こうしたケースではDECIMAL型を使用すべきです。
Q4. FLOAT型の値が比較演算(=)で一致しないのはなぜですか?
A.
FLOAT型は内部的に近似値として格納されており、たとえば 0.1
という数値も完全に正確な形で記録されていない場合があります。そのため、= 0.1
のような比較がFALSEになることがあります。
対策としては誤差を考慮した範囲比較を行うことが推奨されます。
Q5. FLOAT型を使っても丸め誤差が起きない方法はありますか?
A.
残念ながら、FLOAT型を使用する限り、丸め誤差を完全に避けることはできません。精度が重要な場合はFLOAT型の使用そのものを避け、DECIMAL型を使うのが最も確実な方法です。

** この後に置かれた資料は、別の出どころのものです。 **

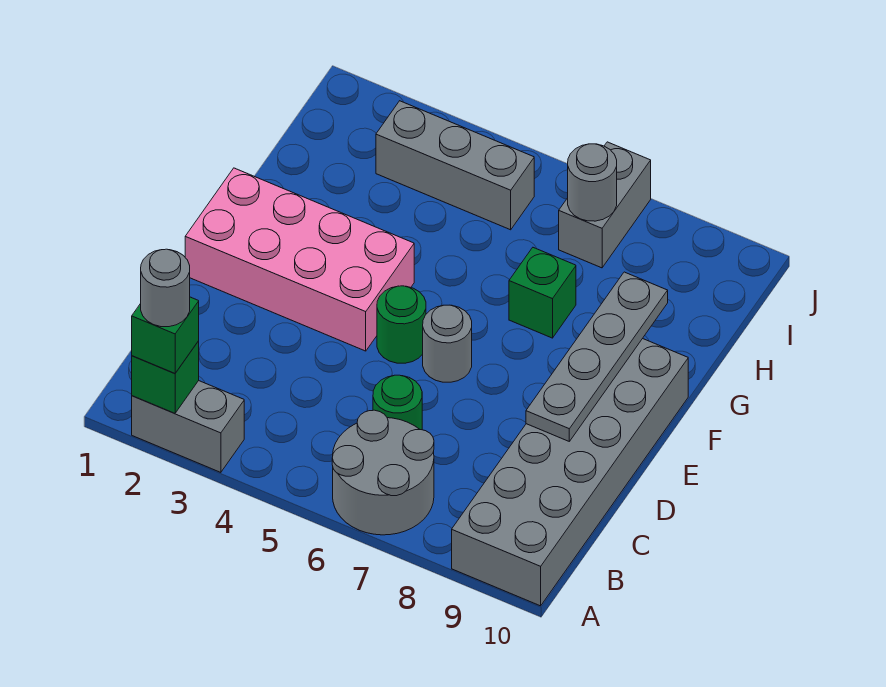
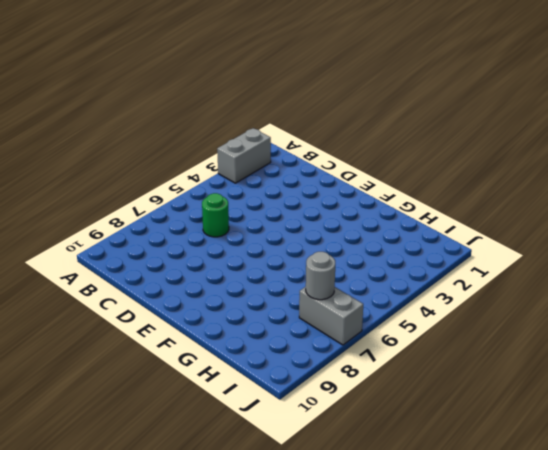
none -> grey 2x2 round brick [332,410,434,535]
none -> grey 2x6 brick [452,339,688,606]
none -> pink 2x4 brick [185,168,414,351]

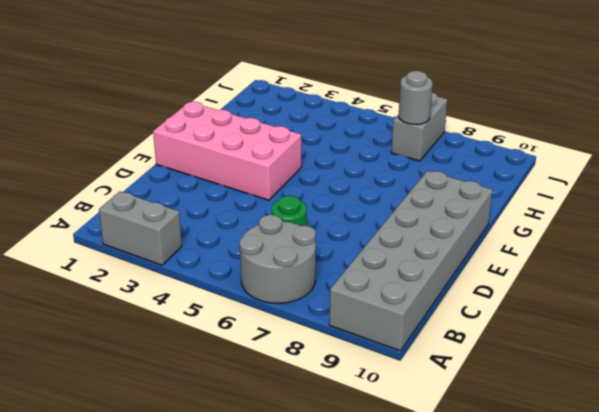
none -> green 1x1 round brick [377,286,426,363]
none -> grey 1x1 round brick [423,305,472,382]
none -> green 1x1 brick [509,248,576,338]

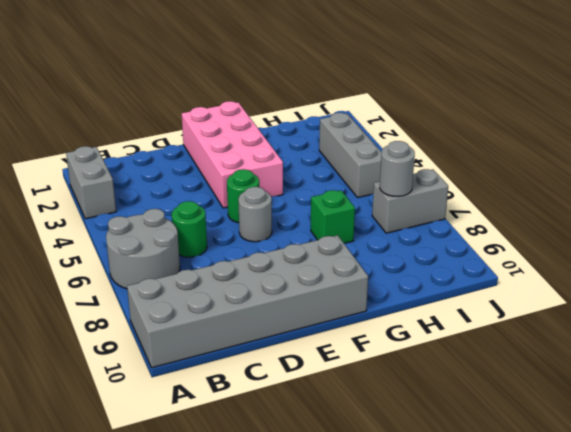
none -> green 1x1 brick [132,341,199,413]
none -> grey 1x4 plate [526,272,668,441]
none -> green 1x1 brick [132,297,199,374]

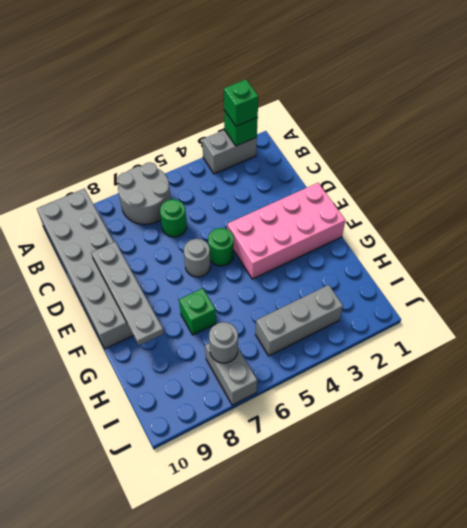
none -> grey 1x1 round brick [141,249,190,327]

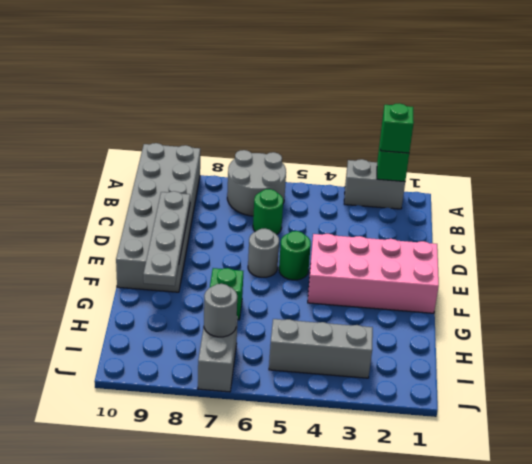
none -> grey 1x1 round brick [141,249,190,327]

Q6. FLOAT型はMySQLに用意されているのはなぜですか?
A.
FLOAT型は、少ないストレージで高速に数値を扱えるという大きな利点があります。誤差が許容されるようなケース(例:センサーデータ、統計的ログ、3D座標など)においては非常に有用です。適切な用途に限定して使うことで、システムの性能を向上させることができます。